=== The task ===
In the passage on open access to agricultural research, swap "policymaking" for "decision-making" and write out the section from "Given that agriculture" up to and including "policymaking, Alberts said.".

=== Text for analysis ===
BEGIN

Alberts said information and communication technologies (ICTs) enable a new form of knowledge-sharing whose potential has not been "adequately exploited". He was speaking at a meeting on open access in agriculture, held at the International Centre for Crop Research for the Semi-Arid Tropics (ICRISAT), Hyderabad, this month (7–8 September).

Given that agriculture is a "critical component" of India’s science sector and that the country has a tremendous advantage in terms of diversity in agricultural science and practice, providing open access to agricultural research results could improve in national and state policymaking, Alberts said.

Sharing agricultural knowledge and know-how throughout the world would have great advantages, he says. "We need to link researchers together into not only highly productive, interactive communities, but also to use ICT to connect them and their resources to extension workers and farmers everywhere."

END

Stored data
BEGIN

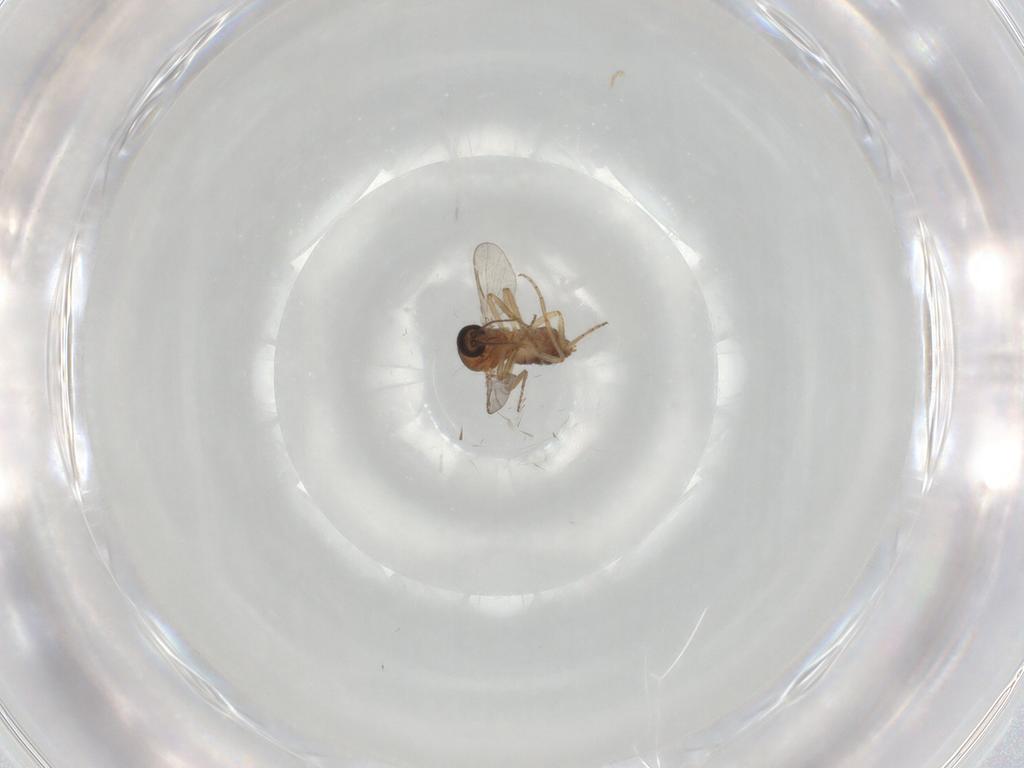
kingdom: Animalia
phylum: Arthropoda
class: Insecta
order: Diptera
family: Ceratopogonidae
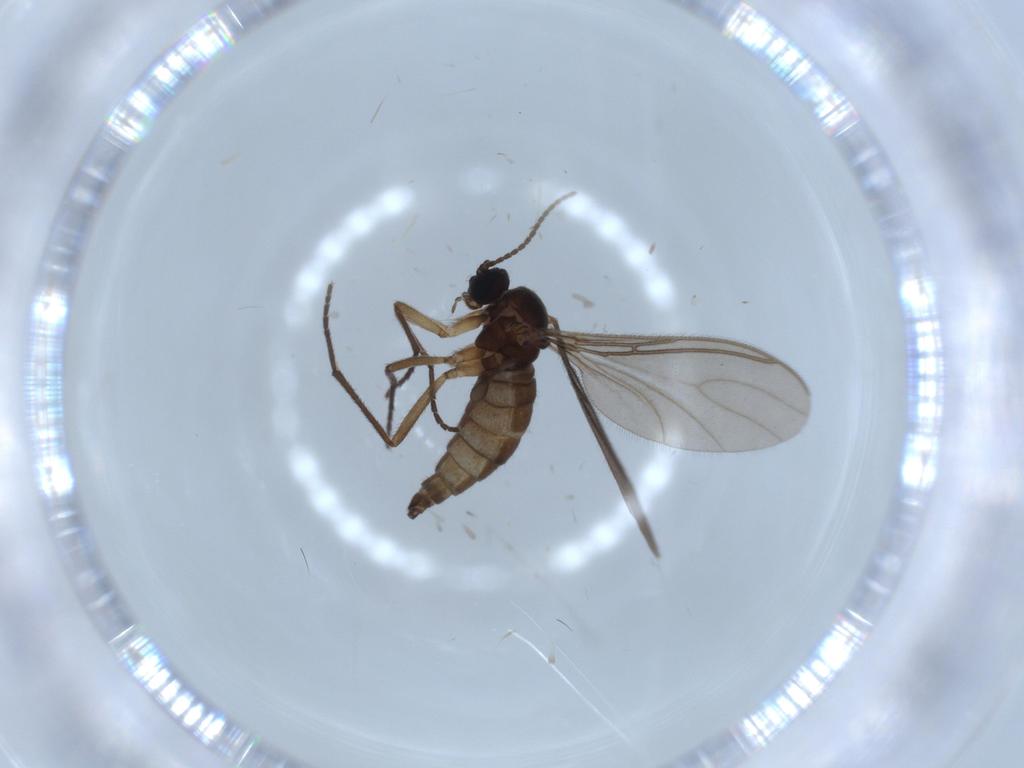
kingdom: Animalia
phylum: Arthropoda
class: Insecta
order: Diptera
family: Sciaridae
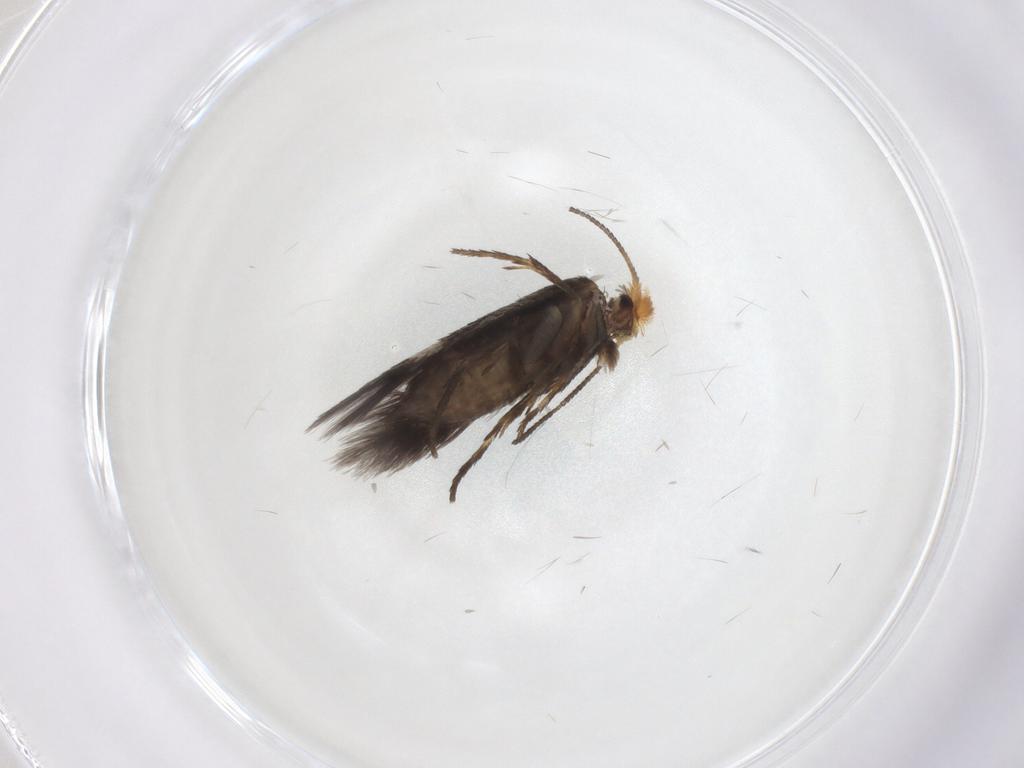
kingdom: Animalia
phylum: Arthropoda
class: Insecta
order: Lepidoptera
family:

END
BEGIN

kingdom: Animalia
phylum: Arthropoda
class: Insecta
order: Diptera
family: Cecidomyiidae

END
BEGIN

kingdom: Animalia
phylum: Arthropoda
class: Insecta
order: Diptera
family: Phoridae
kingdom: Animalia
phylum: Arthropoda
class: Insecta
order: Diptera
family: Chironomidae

END

=== Task response ===
Given that agriculture is a "critical component" of India’s science sector and that the country has a tremendous advantage in terms of diversity in agricultural science and practice, providing open access to agricultural research results could improve in national and state decision-making, Alberts said.